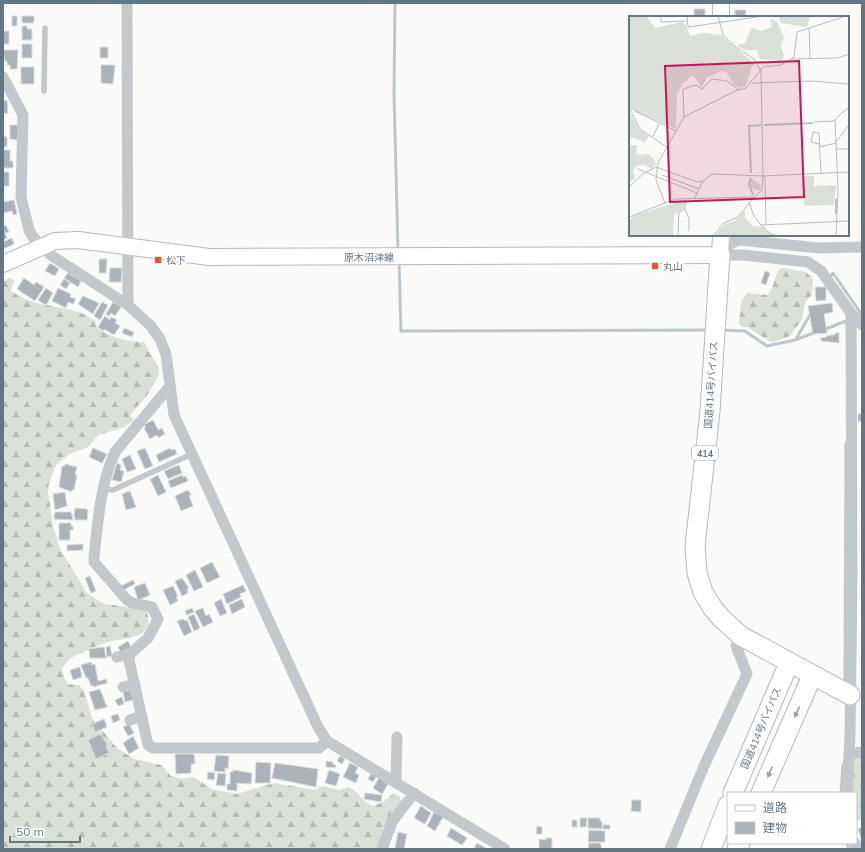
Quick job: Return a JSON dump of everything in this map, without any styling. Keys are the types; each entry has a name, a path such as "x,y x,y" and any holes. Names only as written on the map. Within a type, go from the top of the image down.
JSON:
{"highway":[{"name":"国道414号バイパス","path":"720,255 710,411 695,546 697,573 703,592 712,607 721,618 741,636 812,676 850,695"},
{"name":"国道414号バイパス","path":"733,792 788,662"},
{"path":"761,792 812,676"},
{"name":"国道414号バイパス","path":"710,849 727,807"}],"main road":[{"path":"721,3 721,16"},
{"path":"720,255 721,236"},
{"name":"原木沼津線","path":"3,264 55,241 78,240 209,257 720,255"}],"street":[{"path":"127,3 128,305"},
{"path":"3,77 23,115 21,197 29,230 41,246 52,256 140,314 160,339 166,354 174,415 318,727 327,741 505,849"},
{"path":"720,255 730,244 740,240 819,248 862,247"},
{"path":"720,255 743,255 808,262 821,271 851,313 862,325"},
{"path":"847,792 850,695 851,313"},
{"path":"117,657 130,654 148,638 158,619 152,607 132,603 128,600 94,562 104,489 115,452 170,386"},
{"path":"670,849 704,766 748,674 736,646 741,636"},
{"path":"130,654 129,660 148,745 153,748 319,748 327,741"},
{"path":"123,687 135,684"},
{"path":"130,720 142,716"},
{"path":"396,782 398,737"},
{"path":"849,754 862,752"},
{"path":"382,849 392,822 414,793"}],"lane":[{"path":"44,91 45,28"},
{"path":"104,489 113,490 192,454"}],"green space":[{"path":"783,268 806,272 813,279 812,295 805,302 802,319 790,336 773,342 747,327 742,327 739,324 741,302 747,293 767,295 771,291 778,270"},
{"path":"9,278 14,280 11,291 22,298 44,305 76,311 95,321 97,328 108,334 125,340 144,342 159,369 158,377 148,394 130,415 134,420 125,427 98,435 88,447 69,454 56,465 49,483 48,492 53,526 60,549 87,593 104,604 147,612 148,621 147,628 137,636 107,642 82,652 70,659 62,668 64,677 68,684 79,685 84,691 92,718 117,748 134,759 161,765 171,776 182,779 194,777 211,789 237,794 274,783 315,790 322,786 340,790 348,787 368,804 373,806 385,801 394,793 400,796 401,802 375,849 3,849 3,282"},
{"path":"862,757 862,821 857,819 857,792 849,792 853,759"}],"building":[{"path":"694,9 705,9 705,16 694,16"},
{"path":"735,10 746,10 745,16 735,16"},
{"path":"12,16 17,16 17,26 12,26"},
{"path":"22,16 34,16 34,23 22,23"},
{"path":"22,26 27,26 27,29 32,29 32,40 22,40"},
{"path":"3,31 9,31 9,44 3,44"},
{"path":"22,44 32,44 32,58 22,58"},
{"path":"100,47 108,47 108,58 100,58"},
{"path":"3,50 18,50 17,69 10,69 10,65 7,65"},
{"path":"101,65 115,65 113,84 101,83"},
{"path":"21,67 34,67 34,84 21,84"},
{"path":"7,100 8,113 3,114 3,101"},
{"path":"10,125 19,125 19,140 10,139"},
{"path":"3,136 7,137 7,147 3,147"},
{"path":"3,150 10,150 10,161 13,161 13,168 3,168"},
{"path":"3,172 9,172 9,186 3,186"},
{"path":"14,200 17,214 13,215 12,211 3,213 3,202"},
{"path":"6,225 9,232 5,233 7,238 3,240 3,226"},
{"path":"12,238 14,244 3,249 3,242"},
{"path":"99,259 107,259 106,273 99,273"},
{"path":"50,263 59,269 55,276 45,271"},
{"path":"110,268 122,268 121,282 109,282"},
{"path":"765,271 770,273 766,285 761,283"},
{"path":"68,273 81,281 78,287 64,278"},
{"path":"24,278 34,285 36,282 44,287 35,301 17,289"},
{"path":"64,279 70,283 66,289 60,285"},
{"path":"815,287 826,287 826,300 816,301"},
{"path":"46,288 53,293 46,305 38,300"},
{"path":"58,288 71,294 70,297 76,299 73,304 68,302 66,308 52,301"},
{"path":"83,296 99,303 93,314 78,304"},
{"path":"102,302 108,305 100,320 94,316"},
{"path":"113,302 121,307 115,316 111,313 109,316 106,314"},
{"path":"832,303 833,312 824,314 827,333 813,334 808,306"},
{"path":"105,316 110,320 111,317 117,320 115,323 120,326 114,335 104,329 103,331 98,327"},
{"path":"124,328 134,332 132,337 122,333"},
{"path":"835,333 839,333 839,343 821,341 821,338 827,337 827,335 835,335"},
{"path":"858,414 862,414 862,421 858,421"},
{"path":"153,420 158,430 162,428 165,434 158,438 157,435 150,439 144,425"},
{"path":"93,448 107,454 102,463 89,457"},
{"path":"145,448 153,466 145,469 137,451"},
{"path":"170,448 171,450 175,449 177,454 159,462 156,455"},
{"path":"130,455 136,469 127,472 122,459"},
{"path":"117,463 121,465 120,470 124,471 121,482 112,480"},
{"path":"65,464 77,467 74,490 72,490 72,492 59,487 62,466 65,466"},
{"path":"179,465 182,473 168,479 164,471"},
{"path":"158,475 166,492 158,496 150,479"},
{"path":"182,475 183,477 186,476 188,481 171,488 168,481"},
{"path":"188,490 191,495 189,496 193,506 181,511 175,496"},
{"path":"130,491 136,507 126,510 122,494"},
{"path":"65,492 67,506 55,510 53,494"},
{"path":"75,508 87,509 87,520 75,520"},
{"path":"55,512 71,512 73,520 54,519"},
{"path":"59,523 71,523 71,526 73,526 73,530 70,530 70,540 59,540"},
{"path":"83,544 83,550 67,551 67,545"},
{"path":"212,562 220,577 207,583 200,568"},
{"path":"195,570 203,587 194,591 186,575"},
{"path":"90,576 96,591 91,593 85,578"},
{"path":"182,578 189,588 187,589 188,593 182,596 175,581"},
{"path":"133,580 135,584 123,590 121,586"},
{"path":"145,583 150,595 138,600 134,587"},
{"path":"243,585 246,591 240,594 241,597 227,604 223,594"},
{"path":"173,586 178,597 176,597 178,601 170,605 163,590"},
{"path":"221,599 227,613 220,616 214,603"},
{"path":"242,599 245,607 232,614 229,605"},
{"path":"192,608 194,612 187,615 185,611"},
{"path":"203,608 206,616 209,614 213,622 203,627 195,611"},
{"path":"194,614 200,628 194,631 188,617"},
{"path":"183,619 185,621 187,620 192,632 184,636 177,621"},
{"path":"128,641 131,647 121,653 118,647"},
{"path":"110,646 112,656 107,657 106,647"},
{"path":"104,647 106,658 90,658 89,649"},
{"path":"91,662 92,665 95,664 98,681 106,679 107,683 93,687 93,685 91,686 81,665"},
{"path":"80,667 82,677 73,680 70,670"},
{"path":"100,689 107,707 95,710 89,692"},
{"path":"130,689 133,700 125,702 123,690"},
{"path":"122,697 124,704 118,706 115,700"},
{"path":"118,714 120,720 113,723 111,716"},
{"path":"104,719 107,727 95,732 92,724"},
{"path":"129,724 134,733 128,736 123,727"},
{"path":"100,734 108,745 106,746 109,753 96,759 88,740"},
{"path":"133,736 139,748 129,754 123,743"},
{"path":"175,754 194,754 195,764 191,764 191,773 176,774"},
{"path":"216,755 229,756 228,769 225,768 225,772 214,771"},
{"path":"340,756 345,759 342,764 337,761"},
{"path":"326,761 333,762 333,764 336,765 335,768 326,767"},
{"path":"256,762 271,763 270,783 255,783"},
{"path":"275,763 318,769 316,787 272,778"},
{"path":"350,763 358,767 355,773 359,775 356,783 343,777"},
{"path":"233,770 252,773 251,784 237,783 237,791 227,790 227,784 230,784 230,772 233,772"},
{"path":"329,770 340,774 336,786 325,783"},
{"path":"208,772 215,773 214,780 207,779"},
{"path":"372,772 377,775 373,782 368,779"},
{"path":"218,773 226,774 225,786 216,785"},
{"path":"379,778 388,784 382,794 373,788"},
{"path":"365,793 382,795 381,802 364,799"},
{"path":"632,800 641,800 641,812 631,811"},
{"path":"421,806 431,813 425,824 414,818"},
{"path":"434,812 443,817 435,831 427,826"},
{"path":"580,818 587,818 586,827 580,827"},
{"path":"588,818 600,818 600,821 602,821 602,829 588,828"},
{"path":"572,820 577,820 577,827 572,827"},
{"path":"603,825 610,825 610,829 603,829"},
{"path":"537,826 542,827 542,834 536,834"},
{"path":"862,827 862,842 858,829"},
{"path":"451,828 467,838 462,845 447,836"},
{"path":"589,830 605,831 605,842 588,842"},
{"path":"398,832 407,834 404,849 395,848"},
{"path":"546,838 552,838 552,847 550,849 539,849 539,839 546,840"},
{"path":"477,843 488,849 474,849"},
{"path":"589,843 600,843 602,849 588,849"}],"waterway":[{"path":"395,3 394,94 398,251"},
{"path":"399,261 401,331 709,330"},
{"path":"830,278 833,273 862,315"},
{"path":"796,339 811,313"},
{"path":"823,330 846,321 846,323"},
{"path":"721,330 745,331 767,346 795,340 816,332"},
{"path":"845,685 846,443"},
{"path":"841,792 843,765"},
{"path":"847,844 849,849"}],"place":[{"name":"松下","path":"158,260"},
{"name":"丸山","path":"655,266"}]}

++++

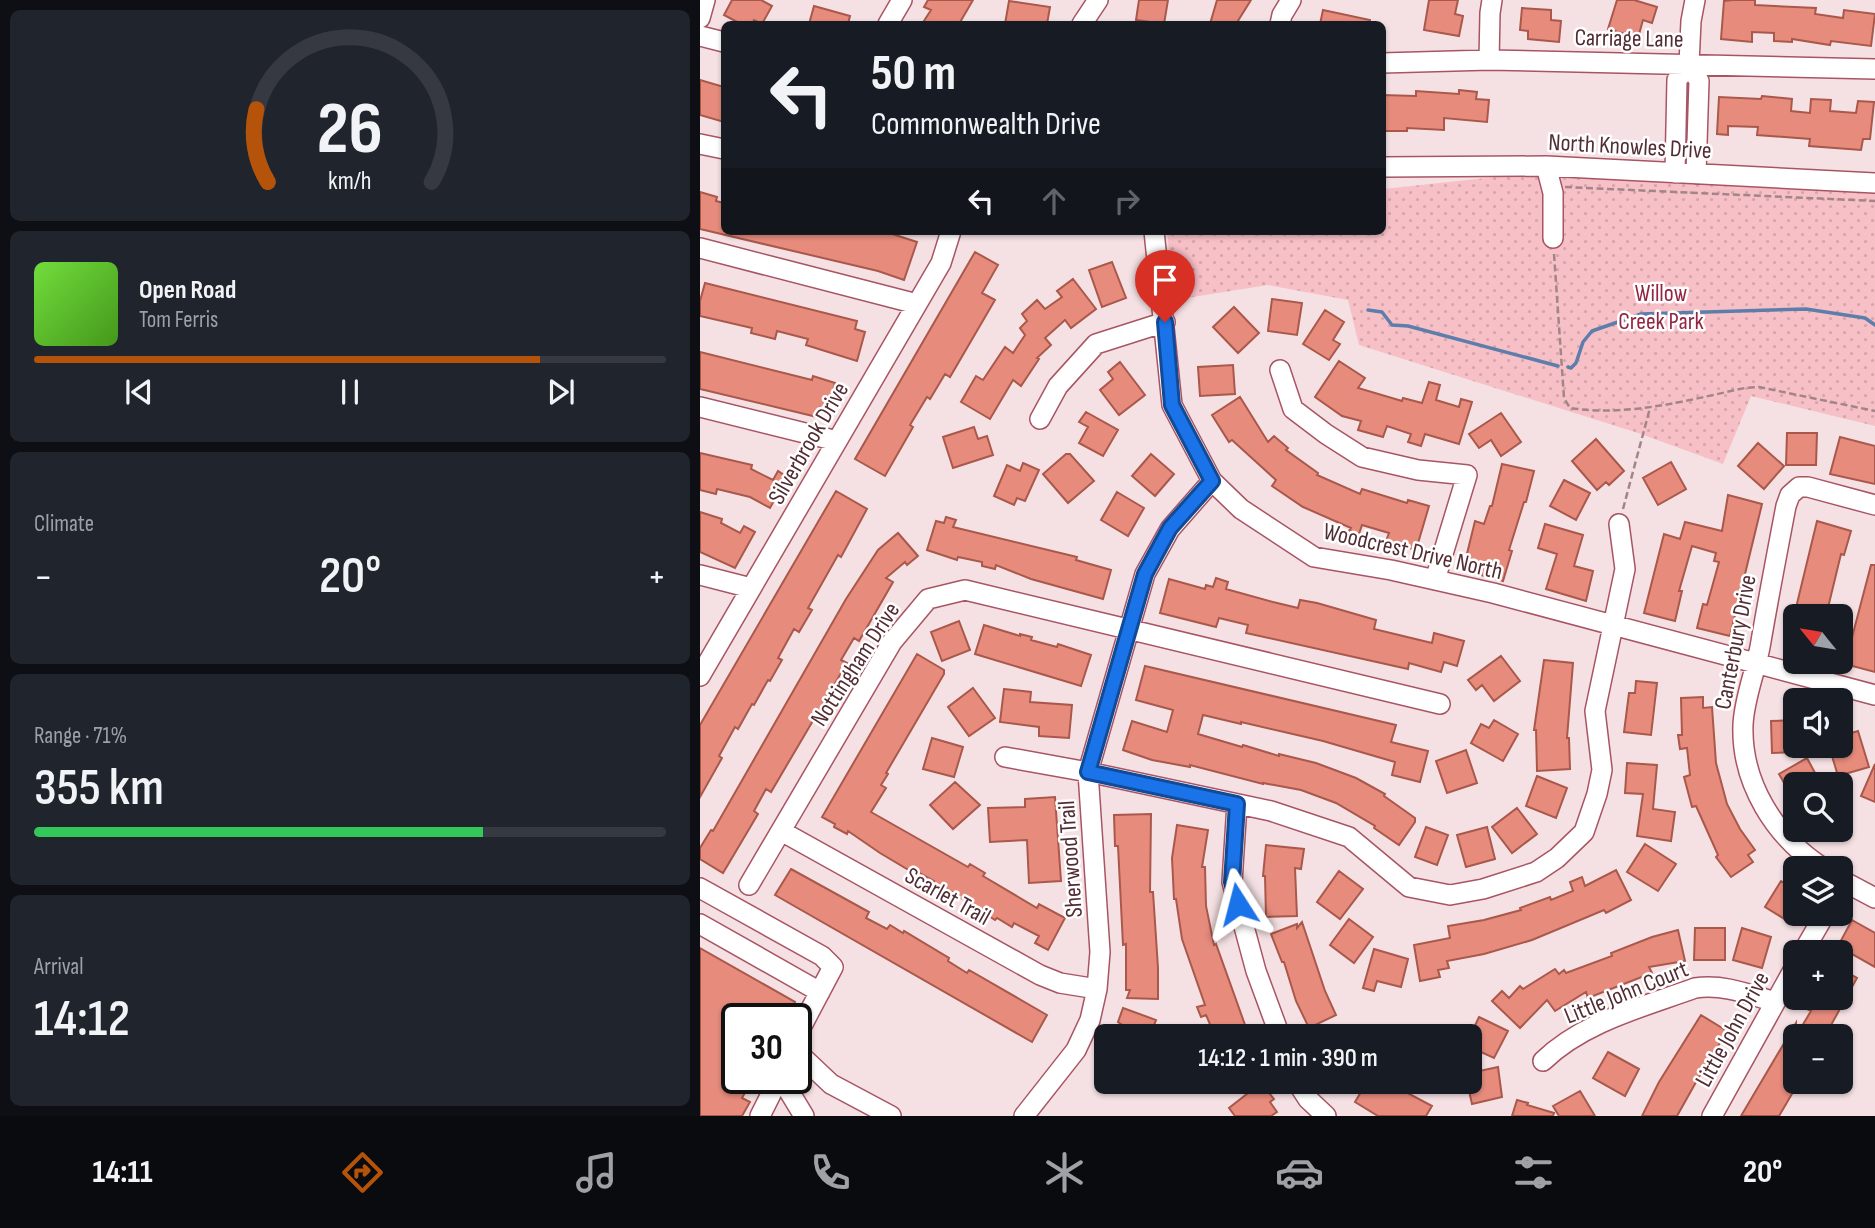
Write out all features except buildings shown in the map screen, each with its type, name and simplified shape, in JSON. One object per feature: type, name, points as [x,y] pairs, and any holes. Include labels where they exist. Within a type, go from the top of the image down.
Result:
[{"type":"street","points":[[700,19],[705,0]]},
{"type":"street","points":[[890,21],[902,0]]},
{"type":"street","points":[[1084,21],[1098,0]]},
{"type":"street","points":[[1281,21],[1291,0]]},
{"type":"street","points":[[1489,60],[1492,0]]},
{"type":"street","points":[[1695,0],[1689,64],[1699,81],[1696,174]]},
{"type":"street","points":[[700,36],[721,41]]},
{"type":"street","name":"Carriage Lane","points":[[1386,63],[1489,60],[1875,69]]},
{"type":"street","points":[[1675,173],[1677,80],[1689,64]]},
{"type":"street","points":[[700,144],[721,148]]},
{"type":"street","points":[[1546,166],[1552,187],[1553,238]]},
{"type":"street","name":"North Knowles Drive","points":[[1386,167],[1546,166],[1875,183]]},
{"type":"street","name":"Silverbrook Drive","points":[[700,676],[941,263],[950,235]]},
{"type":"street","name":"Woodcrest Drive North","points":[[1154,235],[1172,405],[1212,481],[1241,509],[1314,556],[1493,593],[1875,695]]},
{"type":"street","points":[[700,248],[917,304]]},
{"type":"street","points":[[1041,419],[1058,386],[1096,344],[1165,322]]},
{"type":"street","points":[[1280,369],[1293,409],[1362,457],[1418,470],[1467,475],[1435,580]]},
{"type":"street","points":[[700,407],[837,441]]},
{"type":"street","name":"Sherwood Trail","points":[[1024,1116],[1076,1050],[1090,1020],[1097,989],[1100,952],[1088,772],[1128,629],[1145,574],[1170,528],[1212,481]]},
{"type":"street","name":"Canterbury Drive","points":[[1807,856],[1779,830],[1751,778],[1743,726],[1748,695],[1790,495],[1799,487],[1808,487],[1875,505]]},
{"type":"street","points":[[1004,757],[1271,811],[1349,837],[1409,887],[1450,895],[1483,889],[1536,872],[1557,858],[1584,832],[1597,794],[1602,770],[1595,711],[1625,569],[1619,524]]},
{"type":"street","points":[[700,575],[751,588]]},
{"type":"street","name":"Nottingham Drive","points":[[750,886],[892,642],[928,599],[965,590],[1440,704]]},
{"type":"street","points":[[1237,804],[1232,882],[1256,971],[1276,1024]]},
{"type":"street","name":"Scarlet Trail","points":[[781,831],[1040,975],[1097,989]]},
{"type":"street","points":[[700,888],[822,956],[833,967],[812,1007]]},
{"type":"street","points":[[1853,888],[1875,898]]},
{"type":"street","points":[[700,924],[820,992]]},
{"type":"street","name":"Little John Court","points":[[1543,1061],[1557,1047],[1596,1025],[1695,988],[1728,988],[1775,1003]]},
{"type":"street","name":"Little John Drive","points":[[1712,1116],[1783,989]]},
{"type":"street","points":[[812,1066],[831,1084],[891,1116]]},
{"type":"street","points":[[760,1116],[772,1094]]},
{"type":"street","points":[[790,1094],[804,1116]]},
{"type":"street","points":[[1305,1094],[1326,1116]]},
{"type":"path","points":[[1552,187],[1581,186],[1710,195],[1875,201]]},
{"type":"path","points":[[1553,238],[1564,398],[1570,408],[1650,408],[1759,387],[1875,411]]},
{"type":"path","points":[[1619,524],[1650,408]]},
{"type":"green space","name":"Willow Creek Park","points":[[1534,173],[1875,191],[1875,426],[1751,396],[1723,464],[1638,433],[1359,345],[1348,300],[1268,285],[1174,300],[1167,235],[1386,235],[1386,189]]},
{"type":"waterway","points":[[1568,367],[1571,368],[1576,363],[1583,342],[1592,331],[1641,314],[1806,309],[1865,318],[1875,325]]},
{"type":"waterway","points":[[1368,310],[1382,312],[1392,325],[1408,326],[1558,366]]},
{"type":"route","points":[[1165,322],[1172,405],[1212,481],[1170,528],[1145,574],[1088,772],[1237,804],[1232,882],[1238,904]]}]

++++

The problem: Using the word "North" as the filter, copy each matching line from the material.

Completed task:
{"type":"street","name":"North Knowles Drive","points":[[1386,167],[1546,166],[1875,183]]},
{"type":"street","name":"Woodcrest Drive North","points":[[1154,235],[1172,405],[1212,481],[1241,509],[1314,556],[1493,593],[1875,695]]},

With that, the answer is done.